Anyway, I was going to say that one of my takeaways here is that while this is a Pattern 8 movie, with its crazy left turn from one story to another, it quickly became clear that while it’s obviously an improvement for a bad story to transform into a good story, far better is for one good story to transform into another.  I get that the idea here was to firmly establish the real world before unexpectedly yanking it away, and perhaps the filmmakers thought that continuing in the vein of the first half hour would have made for a perfectly good movie as well.  But I did not, so I thought that I should probably add a proviso to Pattern 8 that the initial fake-out narrative needs to be good in its own right prior to the twist.  And then I discovered that I didn’t need to add that, because that was Pattern 9.  Hooray, my accomplishments these days are learning things I already knew once but then forgot. 

The Souvenir

Joanna Hogg, 2019      #17, 2019 Skandies

Dull, violates Patterns 23 and 43, and pretty much instantly made me wonder why the hell my past self put this on the list.  Then I discovered the answer: the sequel, The Souvenir Part II, placed very high in the 2021 Skandies, and I figured that if I were going to watch the that one, I should also watch the original.  Anyway, I gave up on this and removed the sequel from my 2021 list.  I’ll give it a one instead of a zero because the titles are in a font called Souvenir and I appreciated the typography in-joke.

### PROBLEM DESCRIPTION
Can you print the movie commentary above in full, word for word?

### RAW DATA
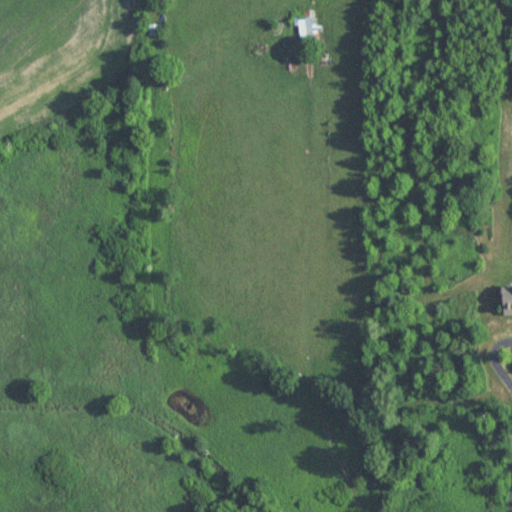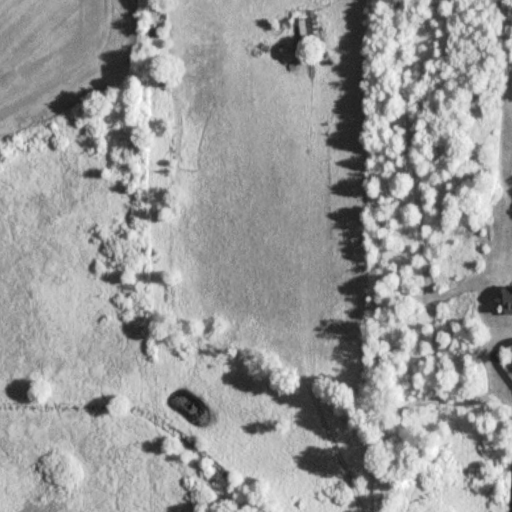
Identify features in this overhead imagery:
building: (307, 26)
building: (505, 300)
road: (506, 404)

### OUTPUT OF THE TASK
Anyway, I was going to say that one of my takeaways here is that while this is a Pattern 8 movie, with its crazy left turn from one story to another, it quickly became clear that while it’s obviously an improvement for a bad story to transform into a good story, far better is for one good story to transform into another.  I get that the idea here was to firmly establish the real world before unexpectedly yanking it away, and perhaps the filmmakers thought that continuing in the vein of the first half hour would have made for a perfectly good movie as well.  But I did not, so I thought that I should probably add a proviso to Pattern 8 that the initial fake-out narrative needs to be good in its own right prior to the twist.  And then I discovered that I didn’t need to add that, because that was Pattern 9.  Hooray, my accomplishments these days are learning things I already knew once but then forgot. 

The Souvenir

Joanna Hogg, 2019      #17, 2019 Skandies

Dull, violates Patterns 23 and 43, and pretty much instantly made me wonder why the hell my past self put this on the list.  Then I discovered the answer: the sequel, The Souvenir Part II, placed very high in the 2021 Skandies, and I figured that if I were going to watch the that one, I should also watch the original.  Anyway, I gave up on this and removed the sequel from my 2021 list.  I’ll give it a one instead of a zero because the titles are in a font called Souvenir and I appreciated the typography in-joke.